» **Records provided**:
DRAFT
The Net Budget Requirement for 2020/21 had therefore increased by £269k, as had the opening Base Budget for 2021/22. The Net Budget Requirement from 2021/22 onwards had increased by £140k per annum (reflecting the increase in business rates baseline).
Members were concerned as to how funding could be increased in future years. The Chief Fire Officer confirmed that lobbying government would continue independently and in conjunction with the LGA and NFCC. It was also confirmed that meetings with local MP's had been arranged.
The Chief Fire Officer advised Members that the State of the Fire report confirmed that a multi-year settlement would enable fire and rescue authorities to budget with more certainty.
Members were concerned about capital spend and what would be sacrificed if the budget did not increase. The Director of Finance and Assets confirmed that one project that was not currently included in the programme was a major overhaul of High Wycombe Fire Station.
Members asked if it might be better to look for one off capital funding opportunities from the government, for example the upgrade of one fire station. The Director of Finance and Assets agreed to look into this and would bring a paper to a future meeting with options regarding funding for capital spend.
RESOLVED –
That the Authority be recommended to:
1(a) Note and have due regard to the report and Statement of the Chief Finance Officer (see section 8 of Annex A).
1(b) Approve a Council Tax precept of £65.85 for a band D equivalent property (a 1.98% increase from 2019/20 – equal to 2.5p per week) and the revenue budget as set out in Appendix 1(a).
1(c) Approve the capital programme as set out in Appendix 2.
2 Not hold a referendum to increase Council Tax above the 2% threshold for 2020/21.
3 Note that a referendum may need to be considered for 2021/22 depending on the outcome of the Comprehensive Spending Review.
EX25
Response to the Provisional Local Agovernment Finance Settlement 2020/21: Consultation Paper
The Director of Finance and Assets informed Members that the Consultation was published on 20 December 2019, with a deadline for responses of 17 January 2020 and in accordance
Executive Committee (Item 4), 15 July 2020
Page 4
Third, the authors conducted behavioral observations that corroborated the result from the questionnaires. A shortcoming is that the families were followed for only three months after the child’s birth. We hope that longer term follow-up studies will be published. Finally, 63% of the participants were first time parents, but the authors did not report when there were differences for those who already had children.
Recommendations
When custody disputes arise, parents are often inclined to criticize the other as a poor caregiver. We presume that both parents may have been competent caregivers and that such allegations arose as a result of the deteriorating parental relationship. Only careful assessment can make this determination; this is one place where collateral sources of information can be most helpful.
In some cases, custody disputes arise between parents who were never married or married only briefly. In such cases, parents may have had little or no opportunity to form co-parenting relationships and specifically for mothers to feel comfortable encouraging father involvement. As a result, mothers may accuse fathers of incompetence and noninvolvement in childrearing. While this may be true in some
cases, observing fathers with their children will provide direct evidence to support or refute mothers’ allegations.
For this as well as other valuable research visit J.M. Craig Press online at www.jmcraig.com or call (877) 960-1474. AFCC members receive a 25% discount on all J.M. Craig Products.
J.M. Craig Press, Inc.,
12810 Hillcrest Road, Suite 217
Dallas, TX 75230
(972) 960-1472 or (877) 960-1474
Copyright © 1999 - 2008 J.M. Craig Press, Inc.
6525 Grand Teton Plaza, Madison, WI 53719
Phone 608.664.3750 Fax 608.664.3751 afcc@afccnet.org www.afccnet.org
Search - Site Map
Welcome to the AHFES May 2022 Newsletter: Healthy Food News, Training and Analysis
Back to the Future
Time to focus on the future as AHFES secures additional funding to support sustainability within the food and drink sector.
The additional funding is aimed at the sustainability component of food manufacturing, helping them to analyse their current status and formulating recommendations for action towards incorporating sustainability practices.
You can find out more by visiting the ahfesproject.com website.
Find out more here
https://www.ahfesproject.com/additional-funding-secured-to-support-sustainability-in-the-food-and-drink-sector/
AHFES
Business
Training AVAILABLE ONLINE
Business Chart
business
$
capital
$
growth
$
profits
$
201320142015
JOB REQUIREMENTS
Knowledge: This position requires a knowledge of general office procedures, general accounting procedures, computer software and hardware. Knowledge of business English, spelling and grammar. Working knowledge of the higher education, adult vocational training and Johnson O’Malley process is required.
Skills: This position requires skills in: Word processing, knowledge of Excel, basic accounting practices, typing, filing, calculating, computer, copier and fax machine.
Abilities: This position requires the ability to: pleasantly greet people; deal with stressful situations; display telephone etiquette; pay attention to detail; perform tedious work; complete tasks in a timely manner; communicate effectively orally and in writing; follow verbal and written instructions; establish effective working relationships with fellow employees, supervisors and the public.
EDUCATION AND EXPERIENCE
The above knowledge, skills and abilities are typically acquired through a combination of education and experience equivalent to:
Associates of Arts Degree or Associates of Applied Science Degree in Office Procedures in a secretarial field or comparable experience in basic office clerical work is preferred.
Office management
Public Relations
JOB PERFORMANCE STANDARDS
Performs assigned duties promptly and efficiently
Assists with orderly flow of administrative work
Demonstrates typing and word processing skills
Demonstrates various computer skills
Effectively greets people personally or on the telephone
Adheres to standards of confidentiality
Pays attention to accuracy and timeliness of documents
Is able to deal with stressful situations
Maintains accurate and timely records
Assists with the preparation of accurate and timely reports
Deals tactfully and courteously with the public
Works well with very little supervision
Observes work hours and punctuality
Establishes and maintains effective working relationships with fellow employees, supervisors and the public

» **What you have to do**: Scan the entries above for the line containing "Demonstrates typing and", and copy it and all lines after it exactly, down to and including the line containing "Maintains accurate and timely records".

» **Completed exercise**:
Demonstrates typing and word processing skills
Demonstrates various computer skills
Effectively greets people personally or on the telephone
Adheres to standards of confidentiality
Pays attention to accuracy and timeliness of documents
Is able to deal with stressful situations
Maintains accurate and timely records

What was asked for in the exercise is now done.